A exclusão dietética de sacarose ou amido pode ser benéfica, embora a adesão a longo prazo seja desafiadora. Diante dessa dificuldade, é aconselhável que os pacientes busquem orientação formal de um nutricionista especializado em questões gastrointestinais, se possível. Outra opção é a suplementação enzimática, seja com lactase ou sacarosidase. Embora não haja certeza se o tratamento da deficiência de lactase pode melhorar os sintomas de outras deficiências de dissacaridase, a sacarosidase, uma enzima sacarase derivada de Saccharomyces cerevisiae, é atualmente o único tratamento aprovado pela Food and Drug Administration (FDA) para pacientes com Deficiência Congênita de SI (sacarase-isomaltase).

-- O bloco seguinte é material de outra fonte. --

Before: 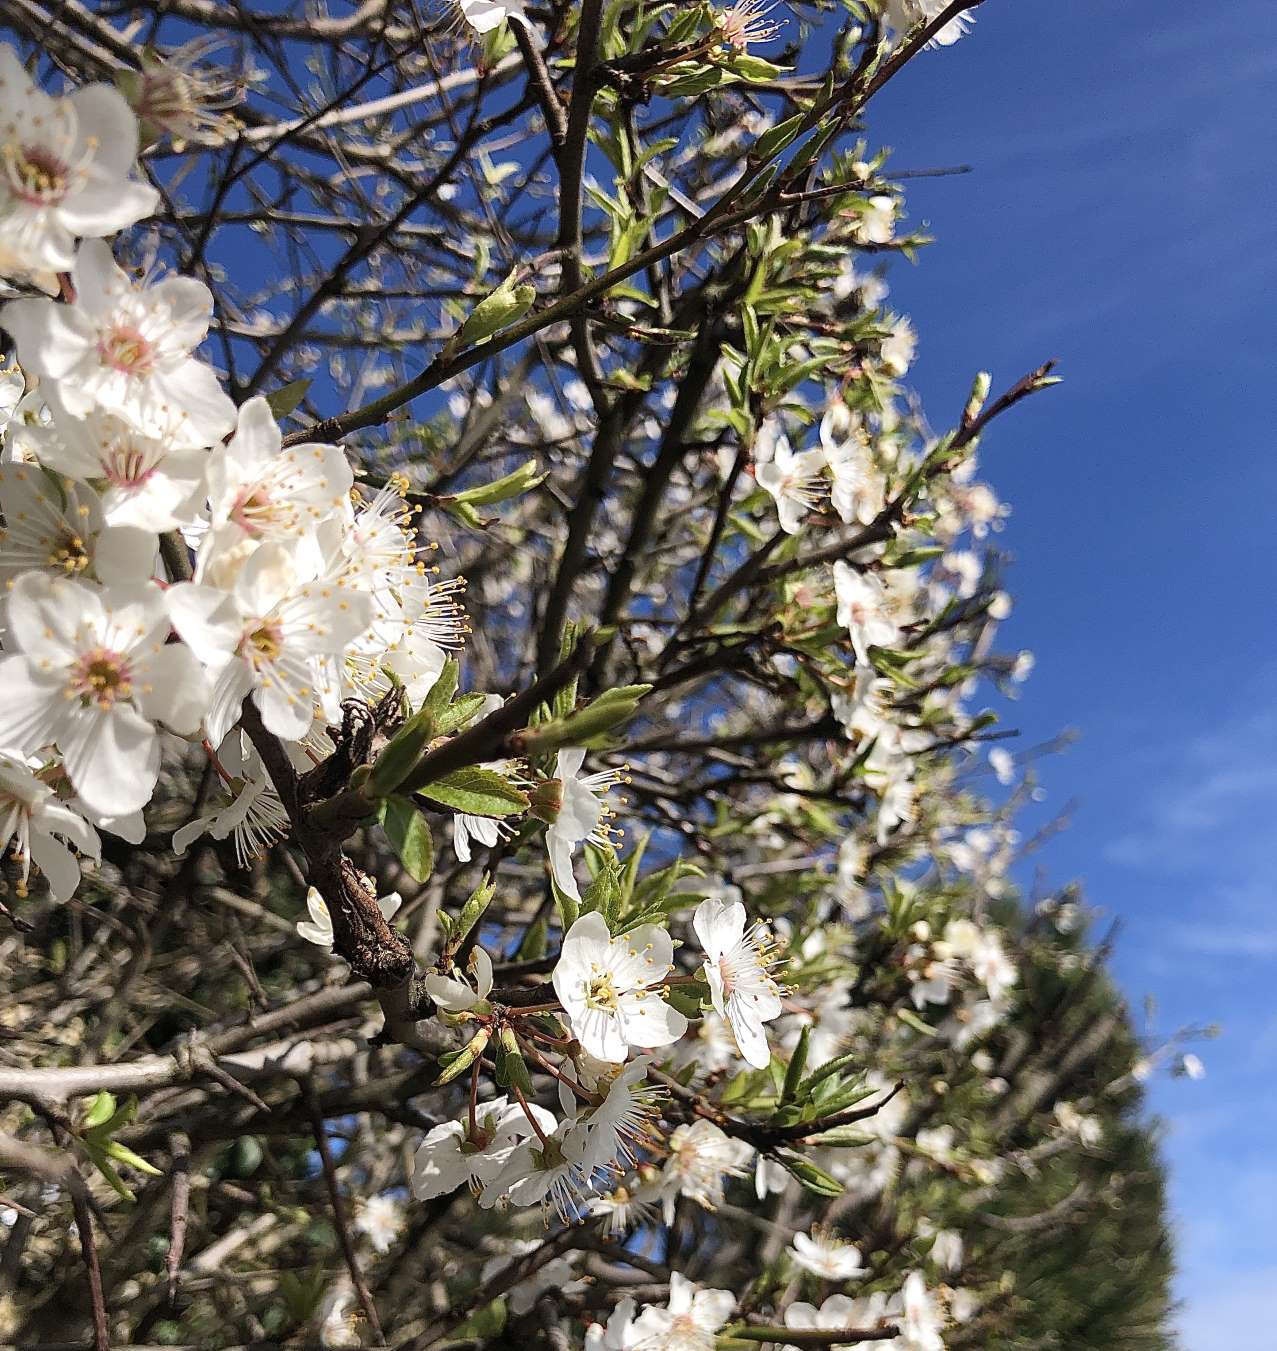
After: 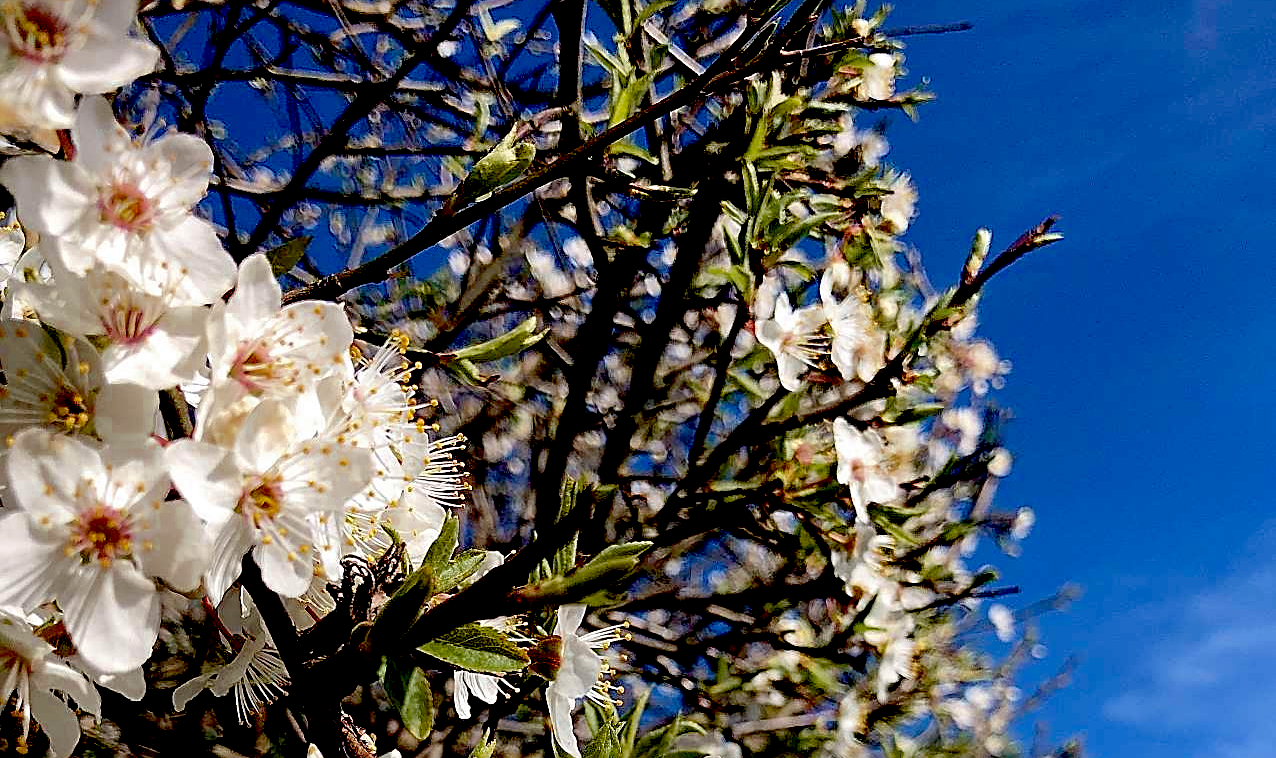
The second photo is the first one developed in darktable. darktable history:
sharpen: on, module defaults
crop and rotate: top 10.605%, bottom 33.274%
exposure: black level correction 0.056, compensate highlight preservation false
color zones: curves: ch0 [(0.11, 0.396) (0.195, 0.36) (0.25, 0.5) (0.303, 0.412) (0.357, 0.544) (0.75, 0.5) (0.967, 0.328)]; ch1 [(0, 0.468) (0.112, 0.512) (0.202, 0.6) (0.25, 0.5) (0.307, 0.352) (0.357, 0.544) (0.75, 0.5) (0.963, 0.524)]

Em pacientes pediátricos, o tratamento com sacarosidase demonstrou melhorar sintomas como diarreia, gases, cólicas e distensão abdominal, com uma dose diluída proporcionando melhora e a completa resultando na resolução completa dos sintomas. Além disso, a reposição oral dessa enzima normalizou os resultados do teste respiratório de C-sacarose em pacientes deficientes. Resultados semelhantes foram observados em enfermos com deficiência de lactase que receberam a sua suplementação, apresentando melhora nos sintomas, juntamente com pontuações reduzidas nos testes respiratórios de hidrogênio.

Existem também outras opções de venda livre, incluindo vários suplementos enzimáticos, como opções veganas. No entanto, vale ressaltar que esses produtos ainda não foram avaliados em ensaios clínicos.

Conclusões

A deficiência de dissacaridases representa um problema clínico significativo e frequentemente subestimado na população adulta. A conscientização e a educação sobre a relevância da má absorção de carboidratos são cruciais para médicos e pacientes, especialmente quando se trata de sintomas pós-prandiais persistentes e inexplicáveis, como dor e distensão abdominal, gases e diarreia.

Apesar dos avanços no entendimento dessa condição patológica, ainda há muito a ser desvendado. Estudos abrangentes com amostras populacionais maiores são necessários, dada a expressão epigenética variada desse fenômeno, que difere entre os pacientes. Aumentar a aplicação de triagens e testes, juntamente com uma caracterização detalhada dos fenótipos, contribuirá para uma compreensão mais aprofundada dessa condição única e frequentemente mal compreendida.